Africa depends on satellites for information about rainfall, floods, droughts, wildfires, and other extreme events, Harsen Nyambe Nyambe, the director of Sustainable Environment and Blue Economy for the African Union Commission has said.

Nyambe Nyambe said, “Satellites are a very reliable source of weather and climate data in Africa because, in most African countries, there are very few weather stations on the ground. So, we depend on satellites for information about rainfall, floods, droughts, wildfires, and other extreme events.”

Cyclone Freddy devastated south-eastern Africa last spring, killing 1,500 people across five countries.

More recently, the flooding that occurred in Kenya in the first week of May 2024 took the lives of over 200 people and displaced over 400 people.
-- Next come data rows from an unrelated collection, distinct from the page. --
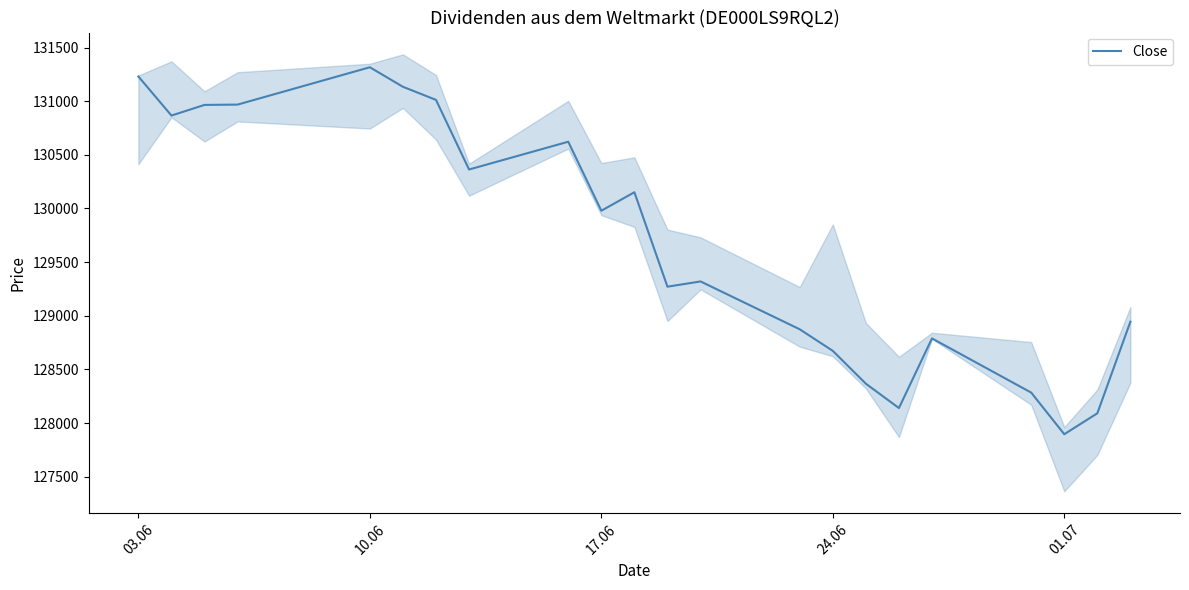

What is the highest value of the Close series?

131316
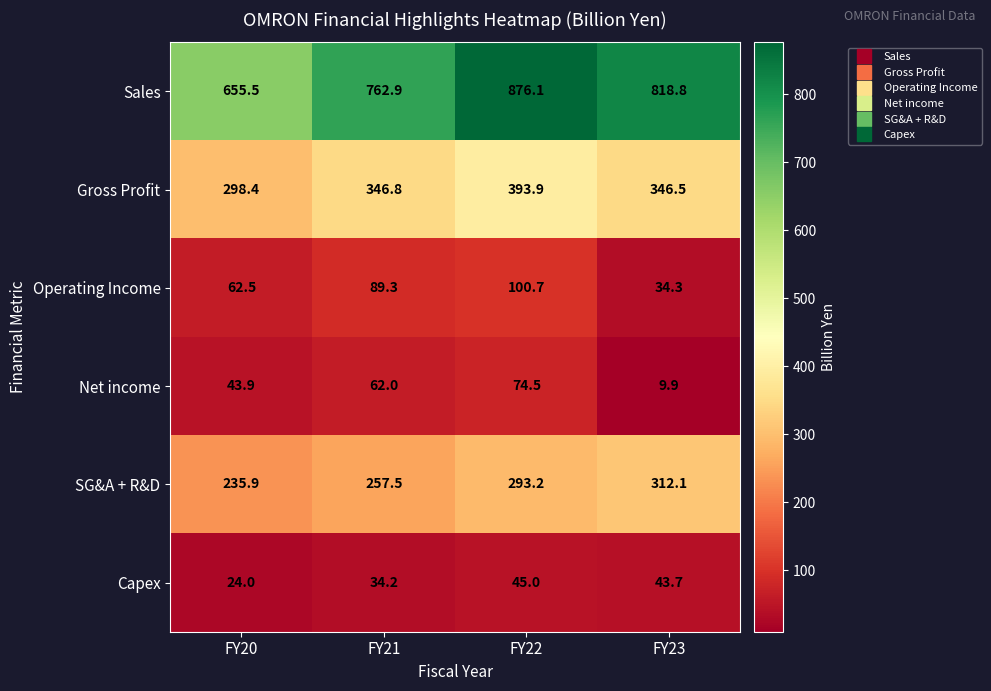

What is the difference between the Operating Income values at FY20 and FY22?

38.2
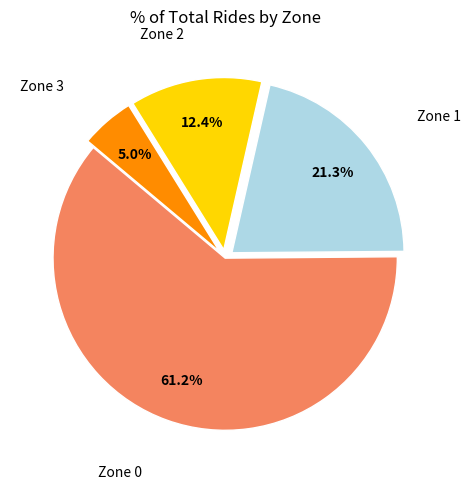

Is there any slice that represents more than half of the pie?

Yes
The African Union Commission noted that early warning systems are crucial for minimising the loss of life from natural disasters.
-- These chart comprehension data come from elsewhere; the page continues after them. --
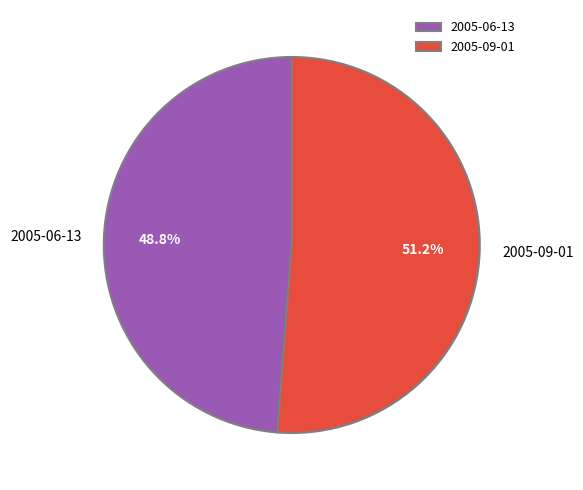

Is it true that 2005-09-01 is 40% of the pie?

False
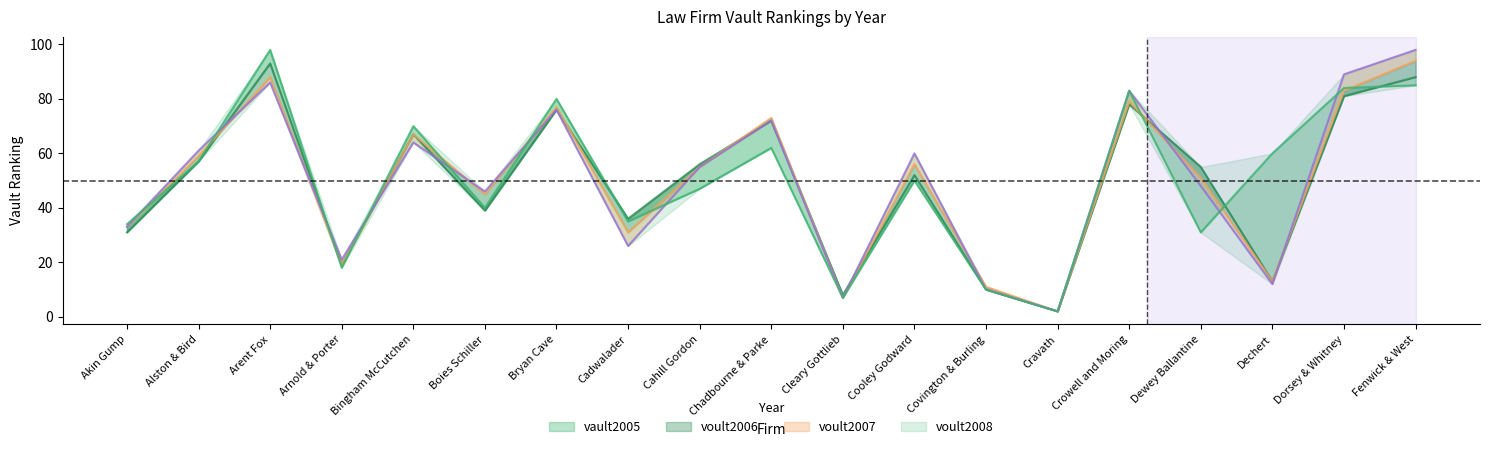

After their last crossing, which series has the higher values: vault2005 or voult2007?

voult2007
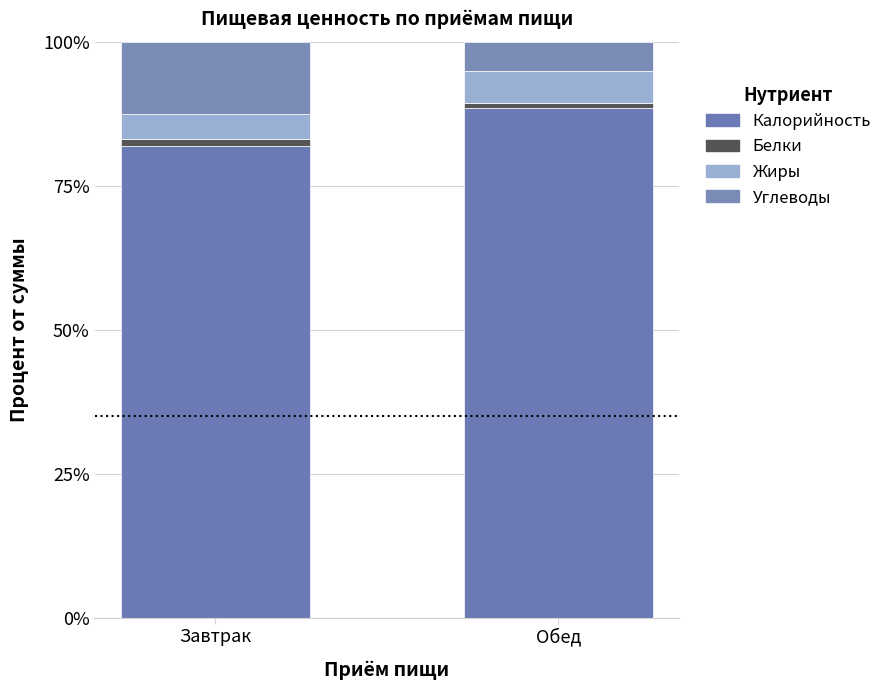

Which series has the largest total across all categories?

Калорийность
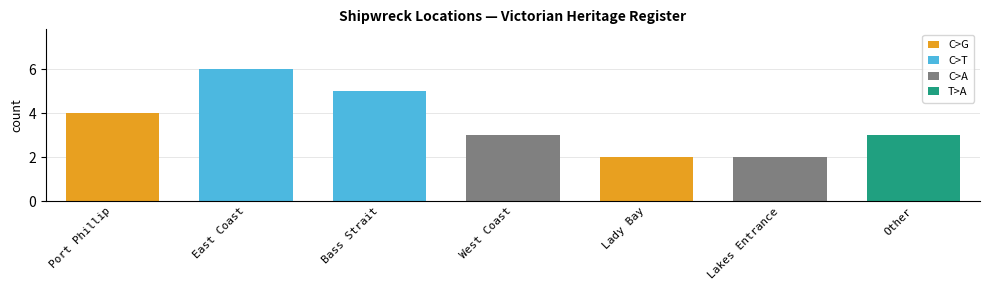

What is the approximate value at Bass Strait?

5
Satellite data are crucial for early warning systems in Africa, where few weather stations are on the ground. This allows meteorologists to predict better and monitor extreme weather events induced by climate change.

According to Space Hubs Africa data, 15 African countries have launched 59 satellites, with South Africa’s first satellite, SUNSAT-1, launched in 1998.

Eight satellites have been launched in West Africa: seven in Nigeria, NIGERIASAT-1, in 2003 and one in Ghana, GHANASAT-1, in 2017.

Nyambe is excited about two upcoming satellite programs focusing on Africa that will enhance worldwide weather, climate, and environmental monitoring. These programs include the Meteosat Third Generation (MTG) with its MTG satellites and the EUMETSAT Polar System-Second Generation (EPS-SG) program with its Metop-Second Generation (Metop-SG) satellites.

Each programme will provide complementary benefits for Africa, including more frequent images, better monitoring of tropical cyclones, thunderstorms, and wildfires, and essential data about thunderstorms in regions of Africa where they are particularly beneficial.